Na altura do São Martinho, a pequena vila de Mirano festeja as suas tradições e o seu amor pelos gansos transformando-se num jogo de tabuleiro em tamanho real.
Todos os anos, em novembro, a pequena cidade de Mirano, no norte de Itália, transforma-se num animado centro de festividades, centrado no seu evento único e peculiar, o Zogo dell’Oca ou “Jogo do Ganso”.
A par do Dia de S. Martinho, o festival celebra o rico património cultural e as tradições culinárias da cidade, atraindo visitantes de toda a região para mergulharem neste espetáculo peculiar mas cativante.
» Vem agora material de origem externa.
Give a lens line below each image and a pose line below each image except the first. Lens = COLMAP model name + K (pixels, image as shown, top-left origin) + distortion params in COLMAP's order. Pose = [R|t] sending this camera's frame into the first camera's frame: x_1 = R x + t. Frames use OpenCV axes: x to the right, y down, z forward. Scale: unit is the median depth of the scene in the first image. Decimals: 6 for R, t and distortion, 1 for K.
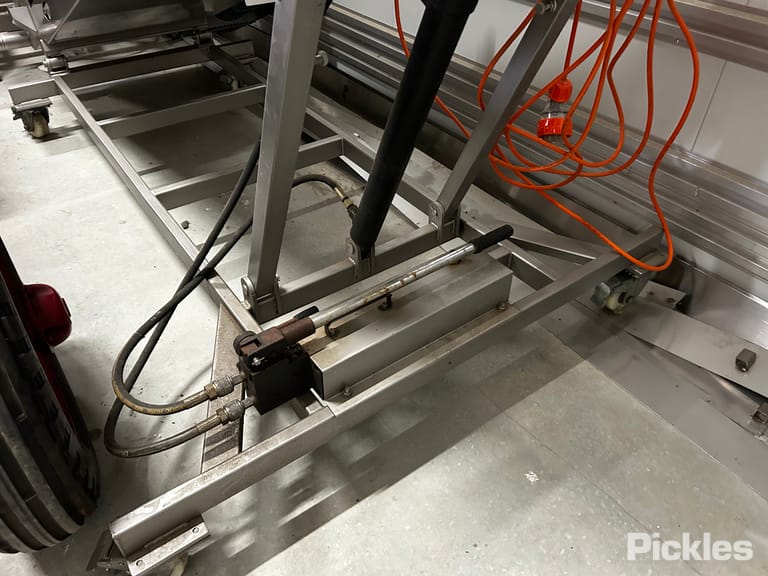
lens RADIAL K [[581.6, 0, 387.8], [0, 581.6, 283.0], [0, 0, 1]] dist [0.025832, -0.005327]
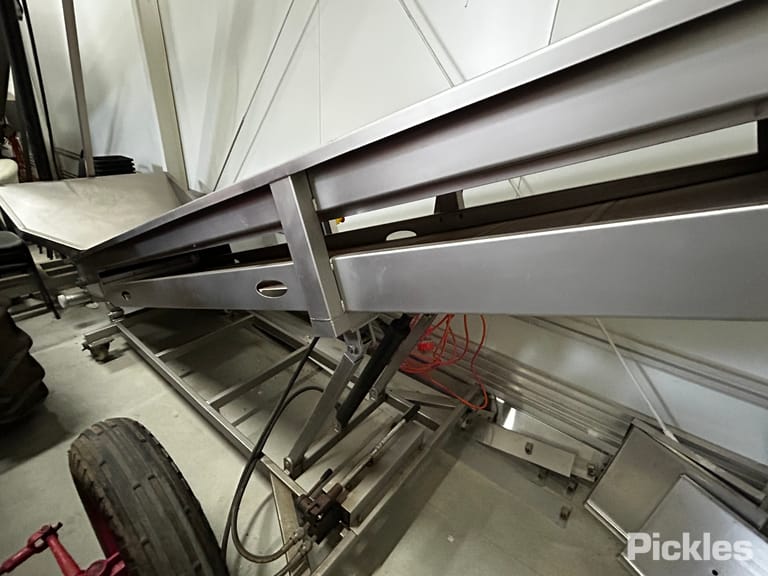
lens RADIAL K [[366.0, 0, 382.7], [0, 366.0, 292.1], [0, 0, 1]] dist [-0.000036, -0.000073]
pose [[0.960466, -0.076968, 0.267547, -0.182713], [0.132854, 0.971254, -0.197523, -0.199109], [-0.244653, 0.225259, 0.943082, -0.212863]]
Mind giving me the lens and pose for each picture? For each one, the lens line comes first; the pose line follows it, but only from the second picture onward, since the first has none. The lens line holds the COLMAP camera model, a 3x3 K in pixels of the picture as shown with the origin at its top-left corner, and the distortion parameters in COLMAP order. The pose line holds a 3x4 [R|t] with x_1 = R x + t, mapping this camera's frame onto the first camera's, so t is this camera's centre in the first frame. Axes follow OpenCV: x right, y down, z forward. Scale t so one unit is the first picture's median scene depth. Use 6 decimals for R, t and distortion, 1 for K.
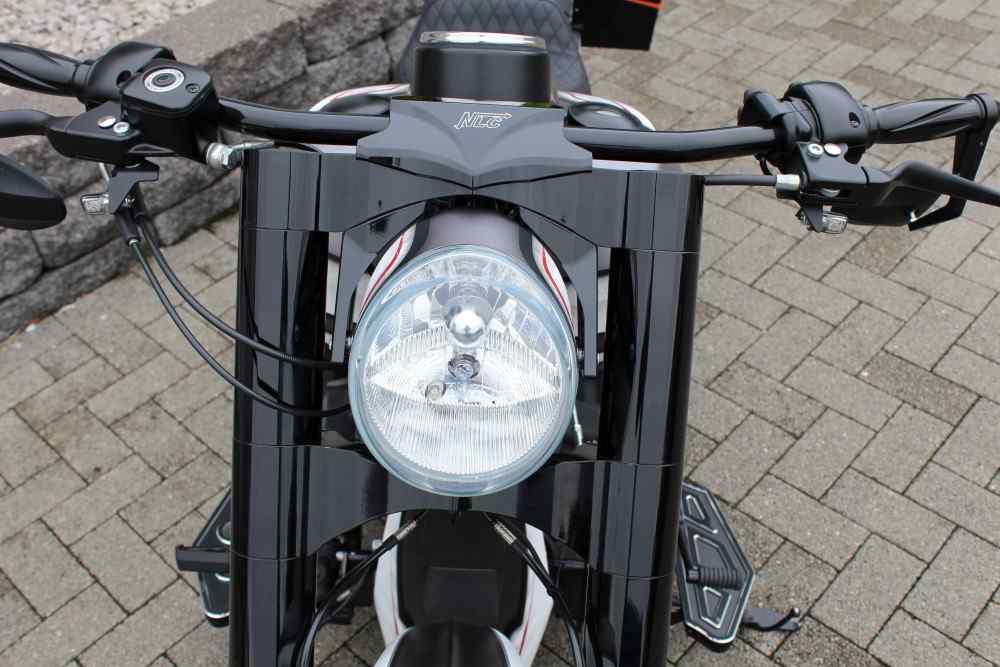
lens RADIAL K [[1061.3, 0, 500.0], [0, 1061.3, 333.5], [0, 0, 1]] dist [-0.122010, 0.154158]
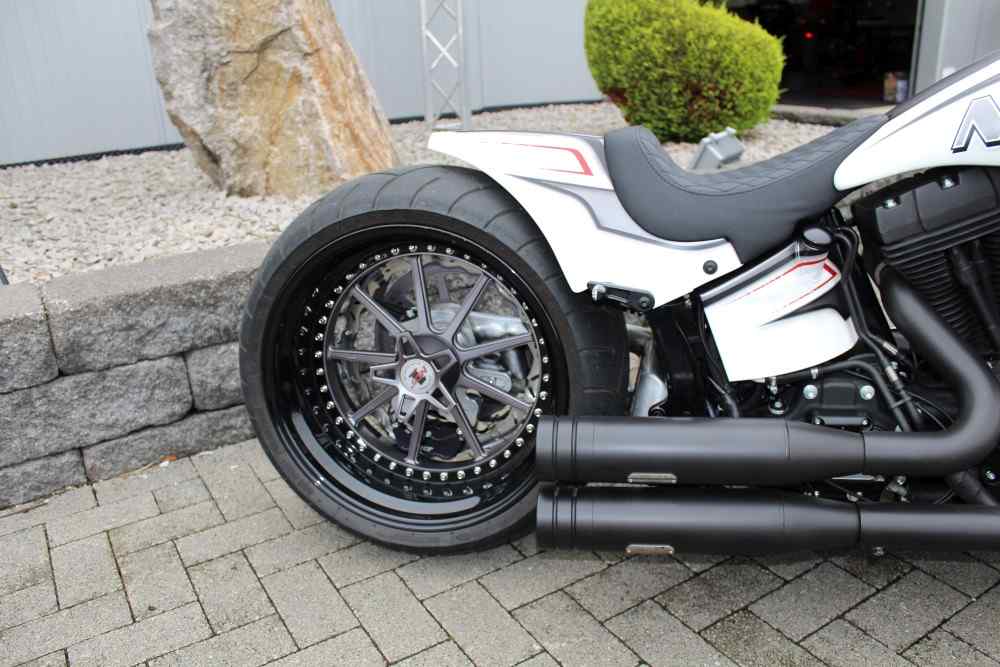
lens RADIAL K [[826.4, 0, 506.6], [0, 826.4, 336.8], [0, 0, 1]] dist [-0.171224, 0.151637]
pose [[0.969258, 0.121581, -0.213907, 0.012597], [-0.186982, 0.929060, -0.319195, 0.065816], [0.159924, 0.349379, 0.923233, 0.311732]]
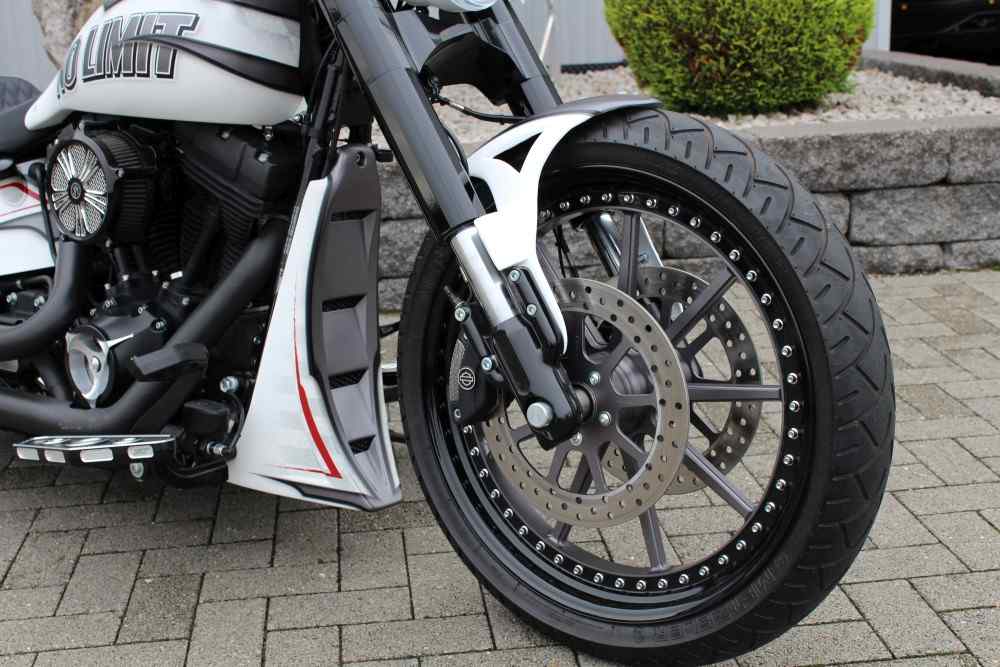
lens RADIAL K [[1345.5, 0, 500.0], [0, 1345.5, 333.5], [0, 0, 1]] dist [-0.040269, -0.011990]
pose [[0.768954, 0.216166, -0.601650, 0.999197], [-0.435336, 0.866244, -0.245160, 0.008576], [0.468180, 0.450436, 0.760207, 0.244259]]
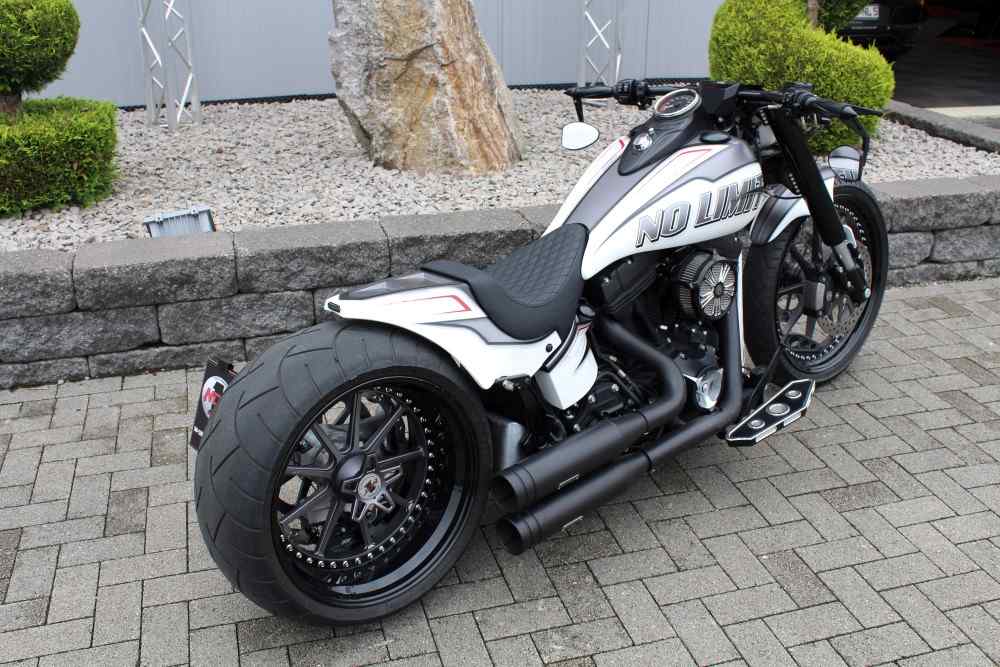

O ponto alto do festival é a transformação da praça central de Mirano num enorme jogo de tabuleiro do século XVI, em tamanho real. Seis equipas, vestidas com camisolas às riscas vibrantes e fatos antigos, competem numa variedade de desafios extravagantes.
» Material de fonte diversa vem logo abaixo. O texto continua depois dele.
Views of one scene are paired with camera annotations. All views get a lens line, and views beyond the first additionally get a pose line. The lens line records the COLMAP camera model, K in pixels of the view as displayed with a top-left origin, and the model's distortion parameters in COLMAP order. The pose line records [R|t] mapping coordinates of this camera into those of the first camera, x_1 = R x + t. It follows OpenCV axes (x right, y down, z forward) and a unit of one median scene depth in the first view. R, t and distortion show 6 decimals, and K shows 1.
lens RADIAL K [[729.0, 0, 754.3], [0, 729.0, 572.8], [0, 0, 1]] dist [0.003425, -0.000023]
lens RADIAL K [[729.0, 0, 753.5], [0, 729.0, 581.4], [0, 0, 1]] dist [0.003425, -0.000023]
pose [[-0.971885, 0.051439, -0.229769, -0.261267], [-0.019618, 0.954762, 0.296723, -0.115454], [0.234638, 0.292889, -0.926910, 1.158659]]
Desde corridas de sacos e competições de andas até ao caótico i zoccoli– uma corrida em que os pés de cinco membros da equipa são atados uns aos outros – os jogos combinam habilidade física, humor e um toque de absurdo. O vencedor leva para casa dinheiro para uma instituição de caridade local e, mais importante, o direito de se gabar durante um ano.
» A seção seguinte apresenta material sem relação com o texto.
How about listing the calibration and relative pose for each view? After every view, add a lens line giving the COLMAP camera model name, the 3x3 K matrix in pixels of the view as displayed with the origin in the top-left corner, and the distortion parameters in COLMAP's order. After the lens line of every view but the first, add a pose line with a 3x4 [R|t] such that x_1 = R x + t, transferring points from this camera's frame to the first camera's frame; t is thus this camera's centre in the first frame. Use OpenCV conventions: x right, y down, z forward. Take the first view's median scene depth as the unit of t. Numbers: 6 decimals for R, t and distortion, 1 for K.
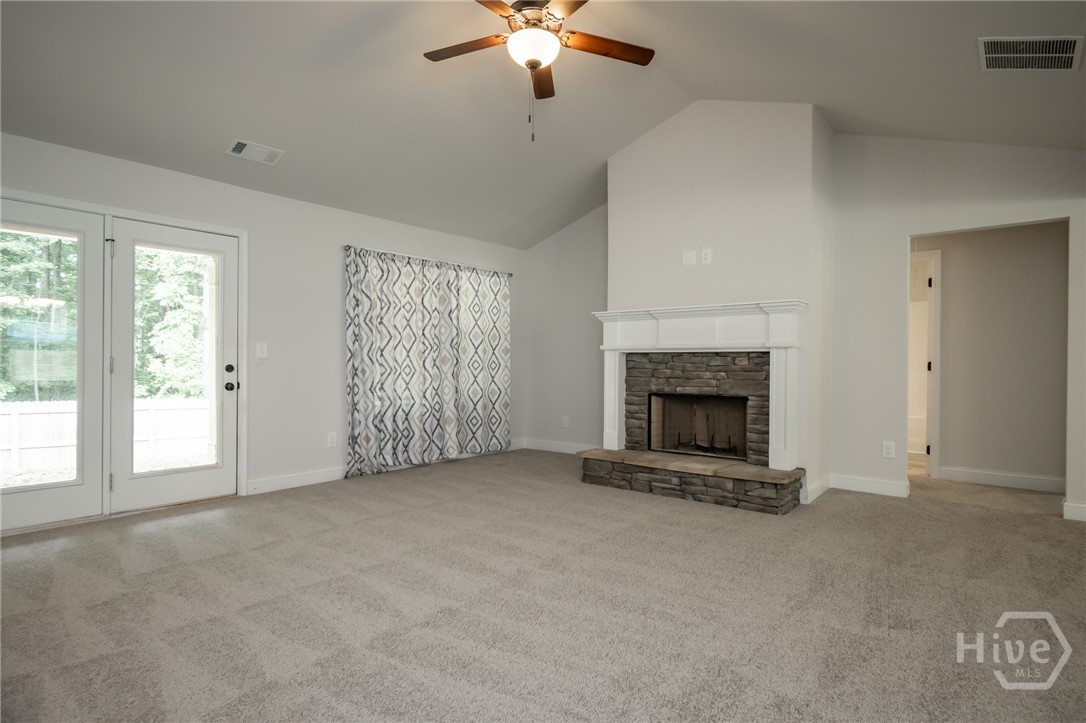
lens RADIAL K [[567.9, 0, 544.8], [0, 567.9, 365.6], [0, 0, 1]] dist [0.001557, 0.000316]
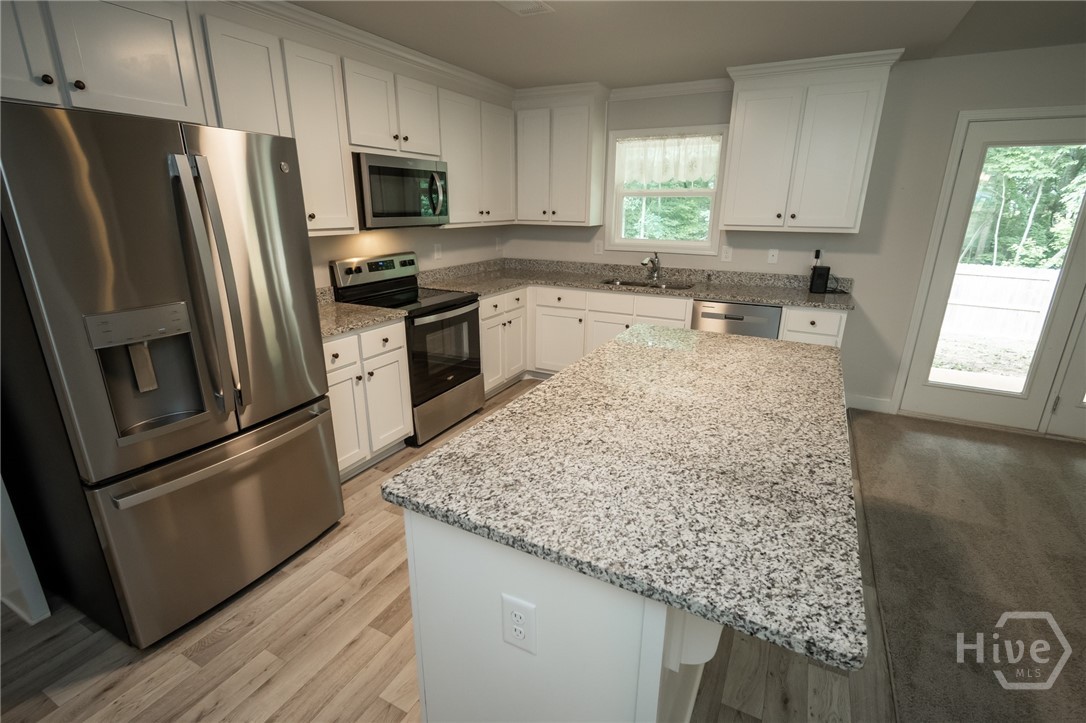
lens RADIAL K [[507.2, 0, 544.8], [0, 507.2, 363.9], [0, 0, 1]] dist [0.002939, -0.000054]
pose [[0.218048, 0.293145, -0.930871, -0.111060], [-0.009122, 0.954393, 0.298415, -0.095226], [0.975895, -0.056578, 0.210778, -0.051276]]
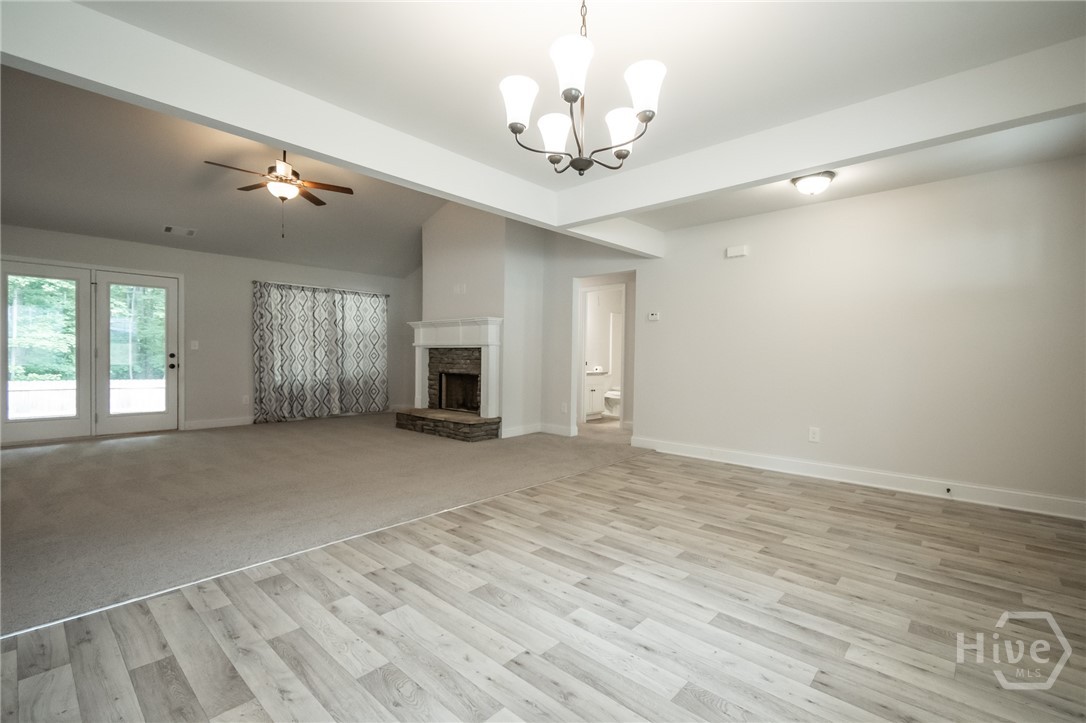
lens RADIAL K [[481.7, 0, 546.9], [0, 481.7, 366.0], [0, 0, 1]] dist [0.001158, -0.000475]
pose [[0.999199, 0.007696, -0.039268, 0.556045], [-0.007062, 0.999843, 0.016243, 0.004252], [0.039387, -0.015953, 0.999097, -0.358738]]
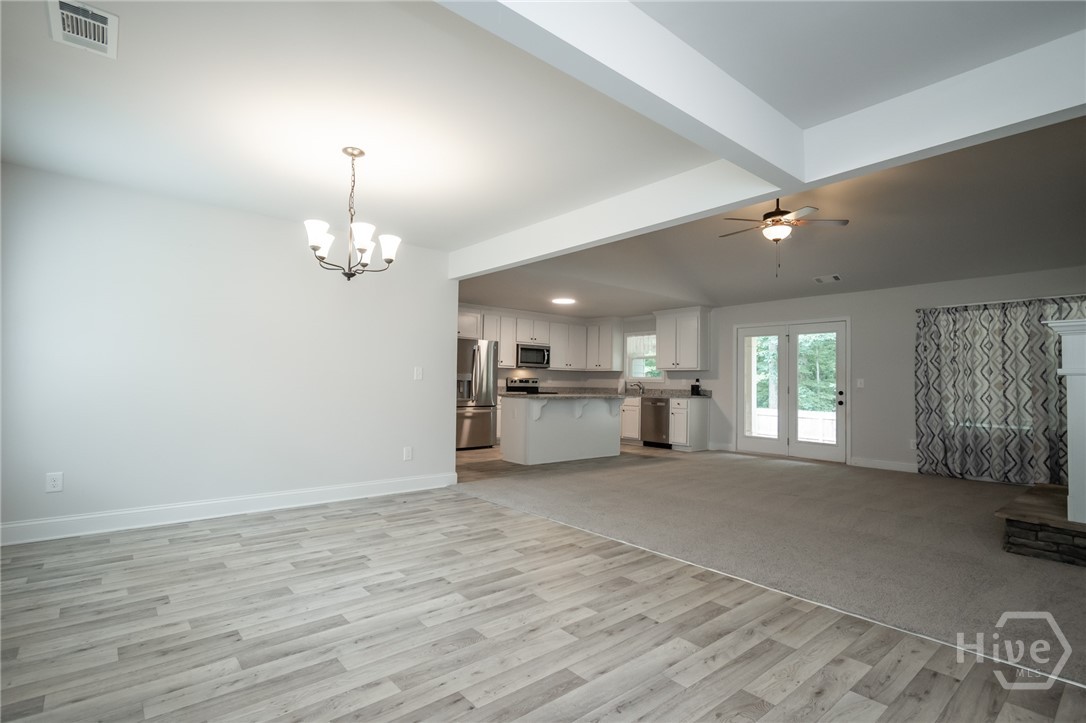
lens RADIAL K [[527.6, 0, 544.1], [0, 527.6, 364.1], [0, 0, 1]] dist [0.000791, 0.000370]
pose [[-0.167278, -0.042822, -0.984979, 1.137502], [-0.022003, 0.998970, -0.039694, 0.000267], [0.985664, 0.015033, -0.168048, 0.300461]]
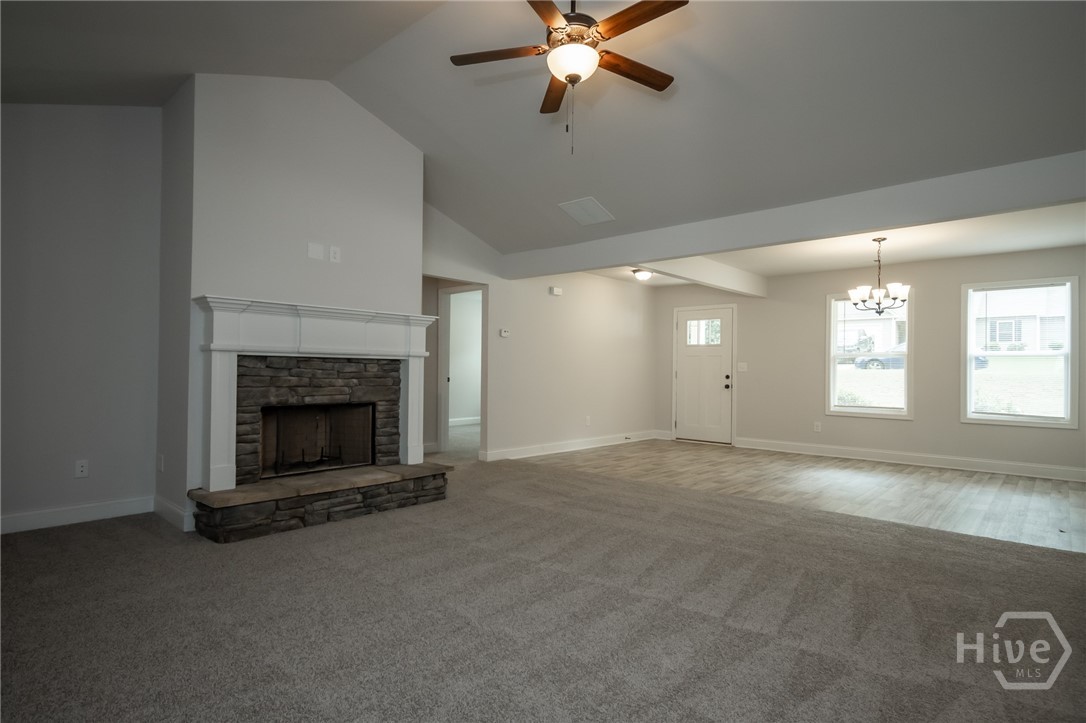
lens RADIAL K [[567.9, 0, 544.8], [0, 567.9, 365.6], [0, 0, 1]] dist [0.001557, 0.000316]
pose [[0.038711, 0.006244, 0.999231, -0.607483], [-0.006187, 0.999963, -0.006009, -0.006975], [-0.999231, -0.005950, 0.038748, 0.594823]]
Antes do início da competição, os acrobatas escalam um poste de 15 metros para determinar a ordem de jogo, um início dramático que dá o mote para o dia. Ao longo dos 90 minutos de jogo, as equipas fazem avançar peças gigantes pelo tabuleiro lançando dados de espuma, com vários concursos de perícia a determinarem o seu destino em espaços críticos. Embora a rivalidade seja palpável, os jogadores realçam o espírito amigável e comunitário do evento.
O tema do festival do ganso é profundo, refletindo o significado histórico e religioso da ave. São Martinho de Tours, cuja festa é celebrada durante o evento, é famoso por estar associado aos gansos – uma ligação que deriva de uma lenda do santo que se escondia entre as aves, cujo buzinar revelava a sua localização.
Em Mirano, os gansos têm um significado especial devido às comunidades históricas judaicas e muçulmanas da região, que criavam gansos para a cozinha kosher e halal. Hoje em dia, a salsicha de ganso, conhecida como “salame ecuménico”, simboliza a unidade do festival, conta a Smithsonian Mag.
Os visitantes podem deliciar-se com pratos inspirados no ganso, como o ravioli e o risotto, enquanto as vibrantes bancas do festival oferecem salame de ganso, vinho quente e outras iguarias locais. O ganso, descrito como a “rainha da feira”, é omnipresente, aparecendo nas decorações, nos trajes e até nos próprios jogos.
Apesar da sua estética histórica, o Zogo dell’Oca é uma invenção relativamente recente, concebida nos anos 90 por Roberto Gallorini e os seus colaboradores. Gallorini, responsável pela Pro Loco Mirano, queria criar um festival que unisse as pessoas da cidade e mostrasse a sua cultura.
Em vez de imitar as festas medievais comuns noutras regiões italianas, Gallorini optou por um tema de circo do virar do século, inspirado no início do século XX. Esta abordagem, segundo Gallorini, cria um equilíbrio entre a nostalgia e a autenticidade.
As raízes do evento remontam também a um jogo de tabuleiro do século XVI, popularizado pela corte dos Médicis e pelo rei Filipe II de Espanha. A versão moderna de Mirano incorpora marcos e costumes locais, dando ao jogo histórico um novo significado, orientado para a comunidade.
Para Mirano, o Zogo dell’Oca é mais do que um simples entretenimento – é uma celebração da comunidade e do esforço partilhado. As costureiras locais criam trajes de época, enquanto os residentes de todas as idades participam com entusiasmo. O festival tornou-se uma importante atração cultural e turística, incorporando o espírito italiano de misturar arte, tradição e convívio.
Gallorini vê o evento como um reflexo do profundo apreço dos italianos pela beleza e pela comunidade. “Uma comunidade não é dada; é feita através de trabalho árduo”, diz, confiante de que o Zogo dell’Oca continuará a prosperar muito depois do seu mandato.
À medida que a praça central de Mirano ganha vida todos os anos em novembro, o Zogo dell’Oca é uma lembrança vibrante do poder duradouro da tradição, da criatividade e da colaboração.